Last week while in an internal meeting with some of my colleagues at The Wolf Group, I experienced another instance of communication and curiosity which led to more knowledge. One of my partners, Mishkin Santa, was discussing some pro-bono work that the firm does to assist victims of human trafficking. I was somewhat shocked for two reasons. First, I wasn’t aware that we were providing this service and second, I had never given thought to potential income tax issues associated with these victims.
Before I did some reading, my knowledge about human trafficking was (and still is) minimal. I assumed that it occurred in emerging nations where the rule of law is weak. While that is largely true with an estimated 25 million victims trapped in modern day slavery resulting in $150 billion in profits, it is also estimated that approximately 50,000 victims are trafficked in the U.S. each year. My thoughts also never progressed beyond what victims endure and how traffickers are punished. I did not think about what happens after the victims is freed and hopefully, the trafficker is punished.
This is where Mishkin’s story starts. He began volunteering many years ago in the Dallas Volunteer Program. He was an attorney at the IRS at the time and the program was to assist people who needed help with tax issues. With The Wolf Group’s expertise assisting non-US taxpayers, a focus of the pro-bono efforts was to provide to the victims of human trafficking.
In most cases, the victims are brought to the U.S. and when they gain their freedom, they want to stay in the U.S. They are most often single, young women or children. Often, they receive settlements or awards which may or may not be taxable. They may have foreign bank accounts which create disclosure issues and often, they don’t have any tax identification. Mostly, they are scared and not very trusting of anyone except perhaps the attorney that helped them. We know about the tax needs because that is what we have witnessed but as you can imagine, these victims have a great many needs that last long beyond when they gain their freedom.

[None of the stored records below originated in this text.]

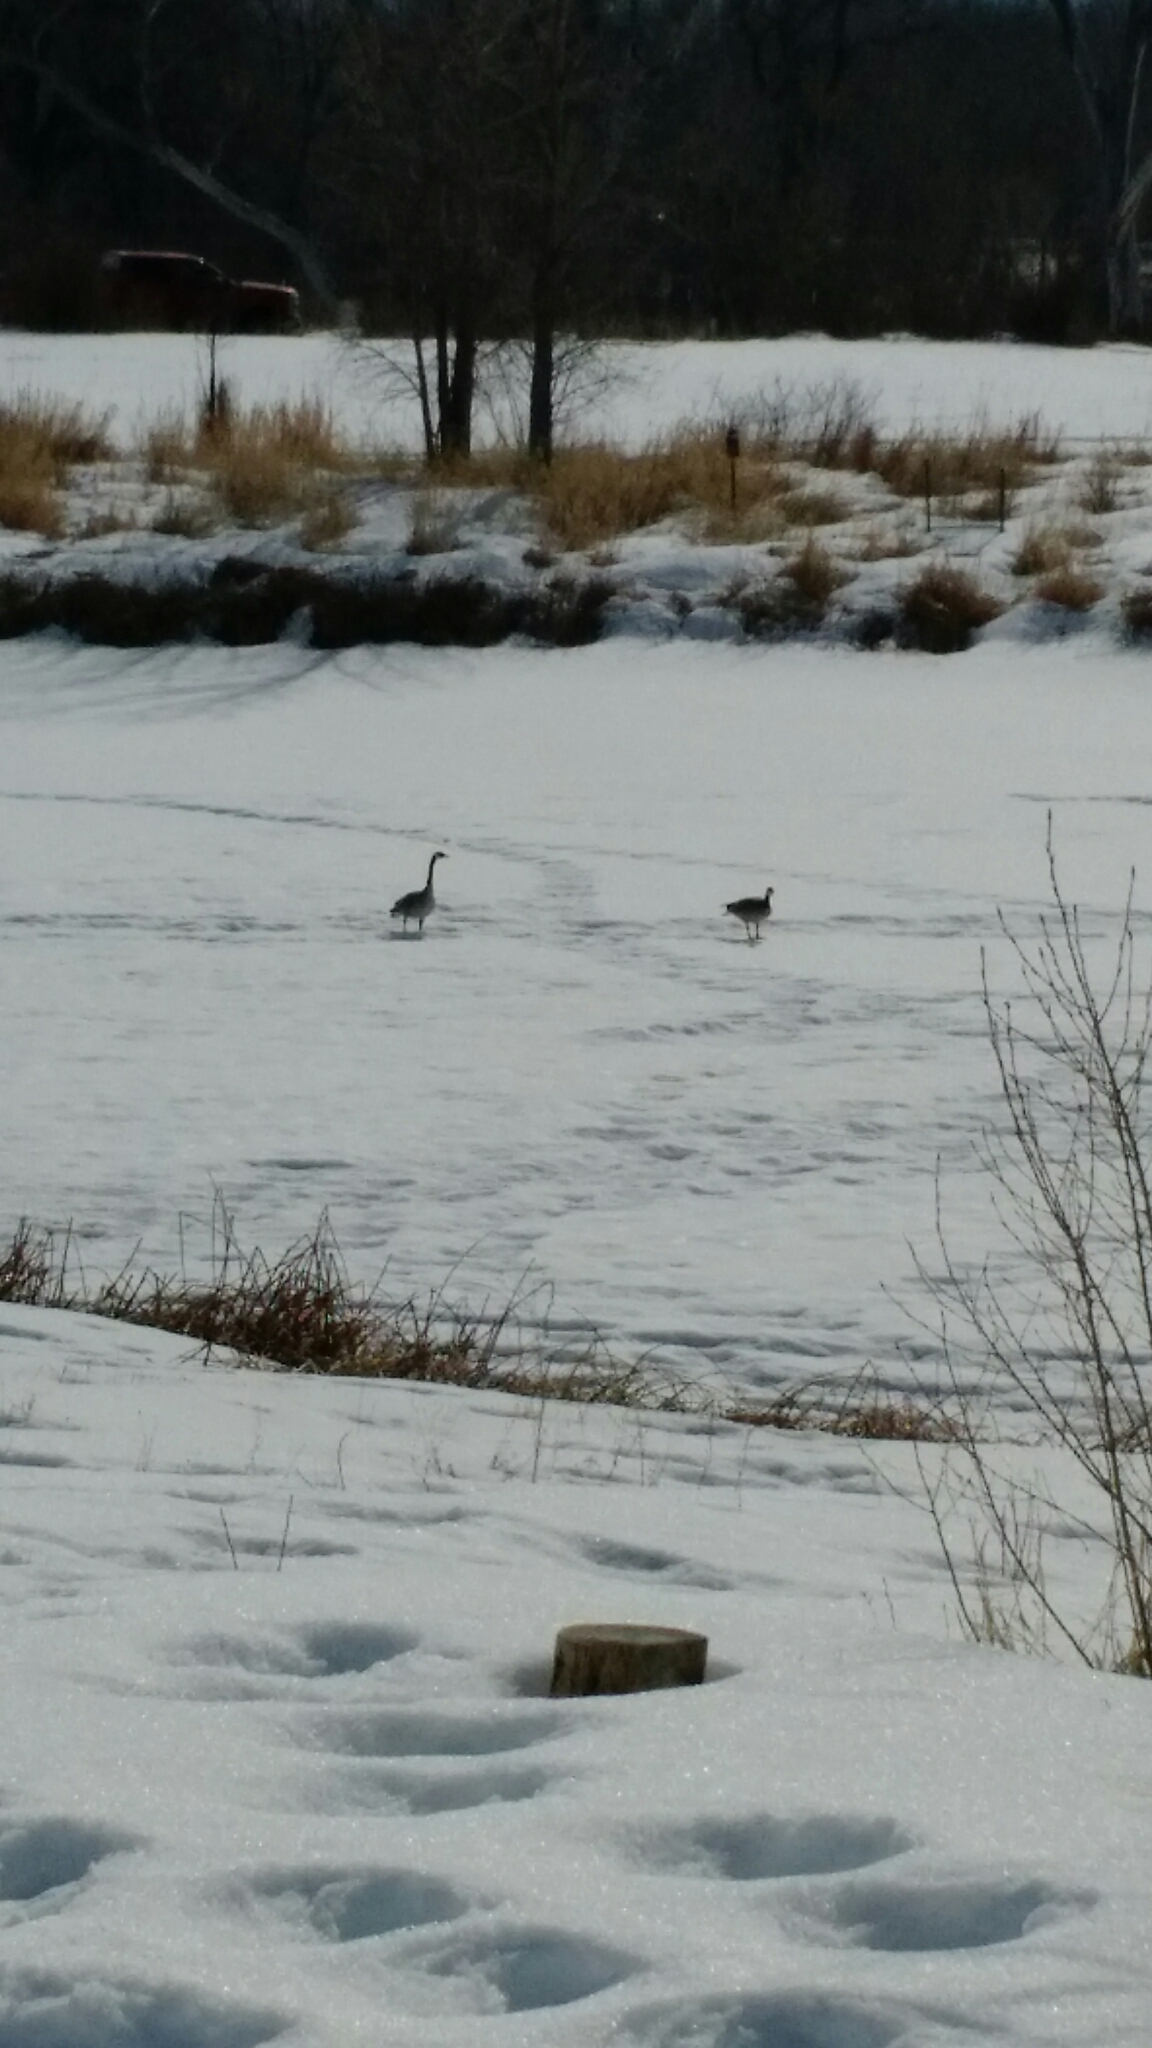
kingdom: Animalia
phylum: Chordata
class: Aves
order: Anseriformes
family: Anatidae
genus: Branta
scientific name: Branta canadensis
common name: Canada goose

In an article by Janina Pescinski titled A Human Rights Approach to Human Trafficking, she writes that “A core component of a human rights approach is ensuring equal protections to all victims of trafficking regardless of their gender, age, or field of work.” This seems obvious but is often not the approach taken by governments. “In the United States, national trafficking laws are heavily focused on criminal prosecution of traffickers. When addressing trafficking as an issue of organized crime, victims of trafficking can easily be made the instruments of criminal investigation.” In this context, the victim’s rights are secondary to another policy objective, that being prosecution. And one can therefore understand why I and probably many, see the victims release from slavery and the prosecution of the traffickers as the end of the story when, in fact, the challenges for the victims continue. Although we can’t solve these issues ourselves, I believe that more people having greater awareness and perspective on any issue is a step in the right direction toward creating solutions.
This week’s selection is:
Radio Garden is a non-profit Dutch radio and digital research project created by the Netherlands Institute of Sound and Vision. According to Jonathan Puckey, one of the leaders behind the project, the objective is to connect listeners with distant cultures and re-connect people with their roots. It’s also fun to click around the globe and find radio stations across the world.